▸ WHAT THIS EXERCISE ASKS
**A.** Translate this sentence from the passage into Spanish: "Did you know that Europeans lace their shoes differently than Americans?"
**B.** Please reproduce the passage from "The Whitie-tighties have" up to and including "companies and styles.".
**C.** Name everyone the passage lists by name as making up the dinner party at Teresa's home.

With my attempt at being the Lone Ranger of Barcelona, foiled, I went on with my tea cup search. You will be happy or completely indifferent, to know that my search ended with my obtaining a pair of French hot tub size tea cups. Apparently if you really want swimming pool size tea cups, you need to go to France.
Not to long ago I was invited to join Marta at a get to know me dinner at her friend Teresa's home. The party would consist of Marta, Teresa, Patricia, her husband Jose-Maria and me. Teresa's home is located in El Masnou, on the coast, direction France, about 30km (18 miles) from Barcelona. Teresa and Patricia are old school chums of Marta's since 1st grade. A friendship that had seen them through school and now serves them well as a diversion from everyday life by way of good company, food, wine and laughs.
The Community of Catalunya |
Did you know that Europeans lace their shoes differently than Americans? Did you know that there are no less than 6 different ways to tie your shoes? I didn't. Just when you were sure of the world around you, you notice someone do something as simple as tying their shoes in such a different way that your sense of normal is forever changed. I would describe how after fifty plus years of tying my shoes the way Mommy showed me, I now tie my shoes, but I'm still trying to get my fingers to play along. I'm not sure my fingers will be willing to try typing it. Why bother you ask? Because it really does work better than my old way.
Did you know that men's underwear has now joined the seemingly endless array of ever changing fashion? It use to be that there was only a choice between whitie-tighties (briefs) and boxers. Old School boxers where the kind of boxer that constituted enough cloth to make an arm sling out of, should you break your arm while putting them on. Stuffing the wad of cotton, that made up old boxers, into your pants, left you looking like you inner Leprechaun was living below your belt. Best not squeeze that Leprechaun though. Boxers worked much better when trousers use to be baggy.
The Whitie-tighties have given way to style, type of cut, colors, fly or fly-less. I went shopping for skivvies (anyone remember that word?) before I left this time for Europe. That process turned into a quest to sort out just what had become of boxers and briefs. I bought representatives from different companies and styles.

▸ DATASET CONTENT
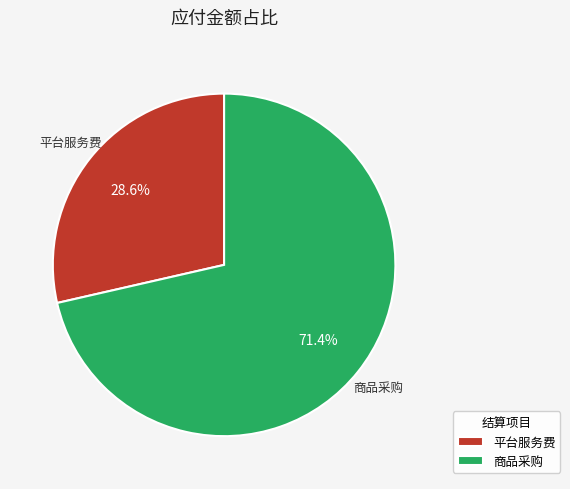

Which slice is the largest?

商品采购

▸ WRITTEN ANSWERS
**A.** ¿Sabías que los europeos se atan los cordones de los zapatos de forma distinta a los estadounidenses?

**B.**
The Whitie-tighties have given way to style, type of cut, colors, fly or fly-less. I went shopping for skivvies (anyone remember that word?) before I left this time for Europe. That process turned into a quest to sort out just what had become of boxers and briefs. I bought representatives from different companies and styles.

**C.** Marta, Teresa, Patricia, Jose-Maria